Transform runtime is responsible for creation of the hashes cache. Additionally it enhances statistics information with the information about hashes cache size and utilization

Configuration and command line Options

The set of dictionary keys holding EdedupTransform configuration for values (common for Python and Ray) are as follows:

  • doc_column - specifies name of the column containing documents
  • doc_id_column - specifies the name of the column containing a document id
  • use_snapshot - specifies that ededup execution starts from a set of already seen hashes. This can be used for the incremental ededup execution
  • snapshot_directory - specifies a directory from which snapshots are read. If this is not specified, a default location (output_folder/snapshot is used)

Snapshotting

In the current implementation we also provide snapshotting. At the end of execution, the content of the hash cache to storage (local disk or S3). The reason this is done is to enable incremental execution of dedup. You can run dedup on a set of existing files and snapshot the hash cache.

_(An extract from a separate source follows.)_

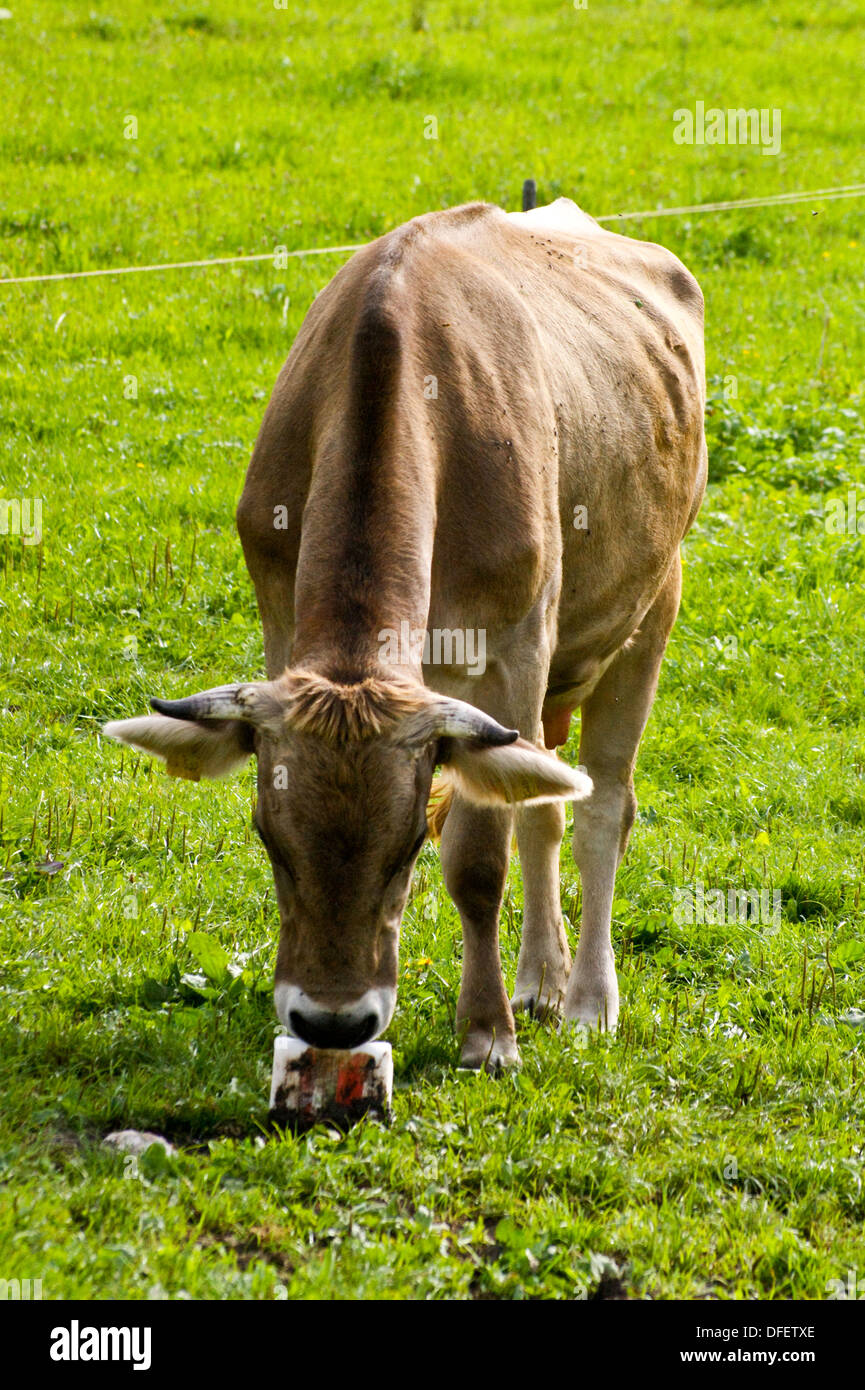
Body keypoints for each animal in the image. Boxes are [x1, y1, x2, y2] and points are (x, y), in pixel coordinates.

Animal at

Now when additional files come in, instead of running dedup on all the files, you can load snapshot from the previous run and run dedup only on new files

Available runtimes

As per transform project conventions the following runtimes are available:

  • python - enables running of the base python transformation in a Python runtime
  • ray - enables running of the base python transformation in a Ray runtime
  • kfp - enables running the ray docker image in a kubernetes cluster using a generated yaml file.